Die Bildungsplanung muß notwendigerweise von dem Bestehenden ausgehen. Eine nach gründlicher Analyse in Angriff zu nehmende Weiterentwicklung des Bildungswesens kann nur schrittweise erfolgen, wobei insbesondere die gesamtwirtschaftlichen Zusammenhänge, der Personal- und Finanzbedarf sowie der Zeitraum, der bei der Entwicklung und Erprobung neuer Bildungsgänge, Lerninhalte, Methoden und Hilfsmittel benötigt wird, Berücksichtigung finden müssen. Ausgehend von dieser Grundlage muß eine Struktur- und Entwicklungsplanung des Schulwesens dem Selbstverständnis unserer Gesellschaft, das in den Bestimmungen des Grundgesetzes und der Landesverfassung einen normativen Ausdruck findet, entsprechen.

Die Wertordnung des Grundgesetzes legt allem Handel in bezug auf den einzelnen Menschen die Verpflichtung auf, die Hinführung und Erziehung zum demokratischen und sozialen Rechtsstaat ernst zu nehmen. Aus dieser Verpflichtung ergeben sich hinsichtlich der Zielsetzung des zukünftigen Bildungswesens vielschichtige Konsequenzen.
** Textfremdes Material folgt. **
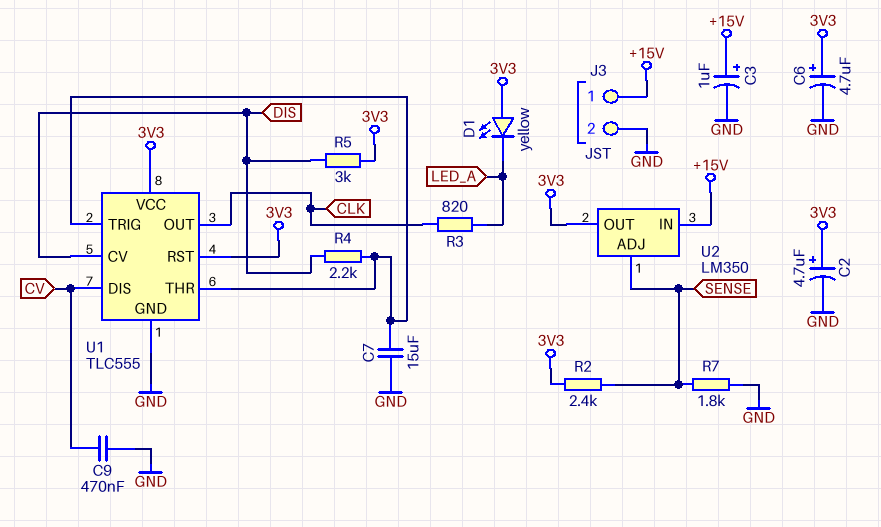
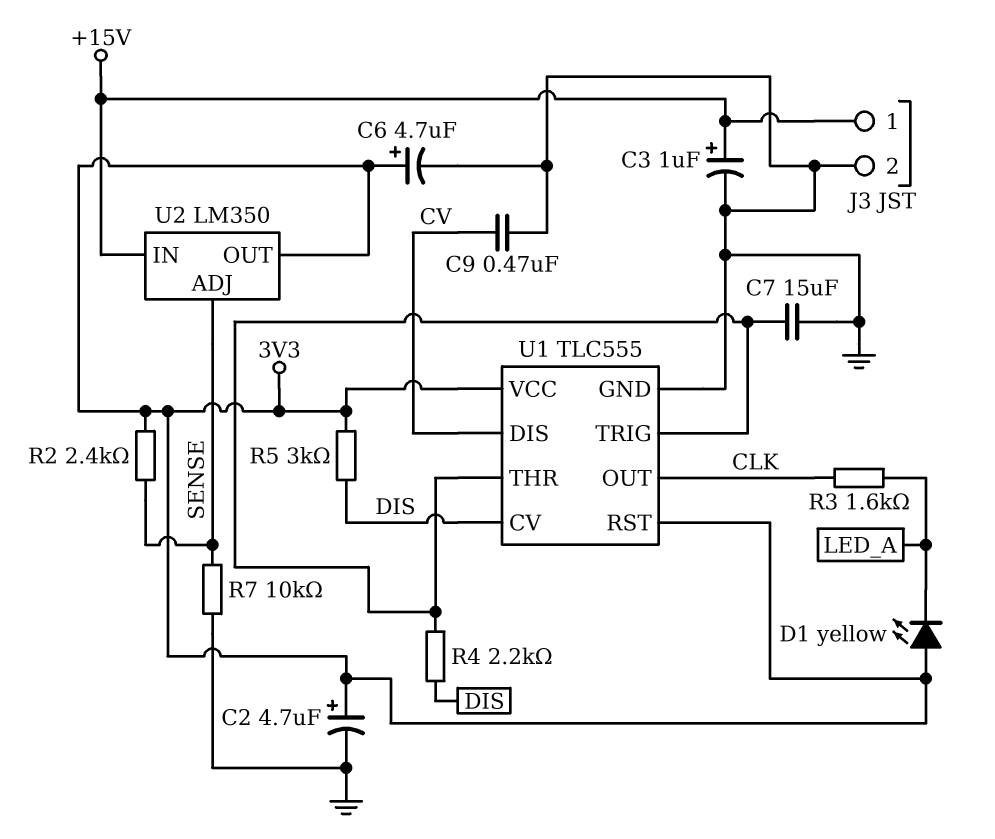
R3: 820 (CLK, LED_A) -> 1.6k (CLK, LED_A)
R7: 1.8k (GND, SENSE) -> 10k (GND, SENSE)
So bewirkt die Sicherung und weitere Verwirklichung der sozial-staatlichen Demokratie, daß das zukünftige Schulwesen den jungen Menschen in die Lage versetzen soll, ein individuell wie gesellschaftlich verantwortungsbewußtes Leben zu führen. Hierzu ist es erforderlich, daß sowohl seine Selbstentfaltung als auch die Selbständigkeit seiner Entscheidungen und Handlungen durch eine allumfassende Orientierung in der heutigen Welt ermöglicht und gefördert wird. Nur so vermag die Schule der ihr durch das Grundgesetz auferlegten Verpflichtung, den einzelnen zu einer aktiven Teilhabe am gesellschaftlichen und politischen Leben zu führen, zu erfüllen. Die beiden wesentlichen Aufgaben der Schule bestehen somit darin, einmal den jungen Menschen auf das berufliche Leben vorzubereiten und dadurch die öffentliche Aufgabe der beruflichen Bildung zu erfüllen, zum anderen als Stätten der Bildungstradition zum kulturellen Leben der Gesellschaft beizutragen.

Aus der durch die Wertordnung des Grundgesetzes vorgegebenen Zielsetzung erwachsen weiterhin spezifische Bildungsinhalte.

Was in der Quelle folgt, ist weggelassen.